ID: 1226252 • Letter: P

Question

PLEASE READ AND MAKE A BRIEF COMMENT REGARDING THE STATEMENT BELOW.

Thee fact that both Germany and Finland are able to sustain high rates of growth in GDP with the presence of high tax rates over the United States who ranks low amongst other countries with tax burden simply shows how gross national product can help the economy and its citzens. With different viewpoints of high tax rates and how it affects GDP, its important to look at how each country is operated. With Germany and Finland, both having abundance of natural resources and equiped labor with the added demand from other countries, besides the U.S. it is understandable how the economy is still able to flourish. Although all three countries are considered a developed country, the U.S. is the not the best in all factors that affect economy. These factors are as listed: Human Resources, Natural Resources, Capital Formation, Technological Development, and the social and political factors. Both of these countries have a high percentage of their GDP from exports of goods and products and the tariffs of these products. Whereas, the U.S. is not a country that is big on exports but more relying on imports to help a nation considered a melting pot of ethnicities.The heavy tax burden in Germany and Finland, helps these countries to be able to continue to thrive off their goods and resources not only with cultivating products but the livliness through trade.

Explanation / Answer

US Human resources: United states lacks suitable human resources for information age, This is one reason for issuing large number of high skilled work permits to people with higher skills. Also it is one of the key reasons for outsourcing boom that is happening.

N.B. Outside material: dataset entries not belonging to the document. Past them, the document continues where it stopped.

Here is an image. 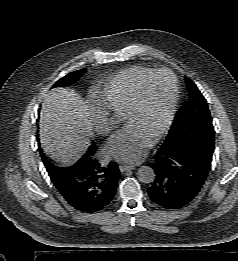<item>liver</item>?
<instances>
[{
    "mask_svg": "<svg viewBox=\"0 0 238 261\" xmlns=\"http://www.w3.org/2000/svg\"><path fill=\"white\" fill-rule=\"evenodd\" d=\"M43 150L65 164L76 162L93 137L90 109L74 90L55 88L45 94L39 120Z\"/></svg>",
    "mask_w": 238,
    "mask_h": 261,
    "instance_id": "1",
    "label": "liver"
}]
</instances>
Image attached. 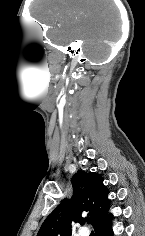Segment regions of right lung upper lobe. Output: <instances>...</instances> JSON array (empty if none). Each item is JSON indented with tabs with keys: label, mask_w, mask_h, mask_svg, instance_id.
Instances as JSON below:
<instances>
[{
	"label": "right lung upper lobe",
	"mask_w": 145,
	"mask_h": 236,
	"mask_svg": "<svg viewBox=\"0 0 145 236\" xmlns=\"http://www.w3.org/2000/svg\"><path fill=\"white\" fill-rule=\"evenodd\" d=\"M73 196L64 199L43 222L37 236H71V223L84 224V211L95 226L109 213L110 200L100 174L79 170L72 177Z\"/></svg>",
	"instance_id": "cb5924a9"
}]
</instances>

Natural resources: US lacks natural resources like oil, Further huge consumption has resulted in excess import of every goods and service. Lower tax also contributed to problem. Us only charge 15% on imported cars while China charges nearly 300% tax on imported cars, US is just encouraging other countries to export to US than setting up manufacturing there. This is super flawed policy

Capital Formation : If you are importing most of the requirements or large portion of your market requirements then certainly there would be no need for capital. This is one reason for US not recovering from recession even after decreasing interest rates to near zero. Fed can give money but cannot help you to invest and make profits.

Technological development: The amount of innovation that is happening in next generation automobiles for example is very high in japan and germany. The US will likely remain as customer for a long time. This was because of lower investment in education by US.

Social and political factors: Socially US is multi-ethnic so their tastes are global, So most of the global stuff gets imported anyway. Politically US was open economy from beginning, WTO was founded by its ideas of free market, now US is the country that sacrificed most for WTO. We infact were victims of our own creation.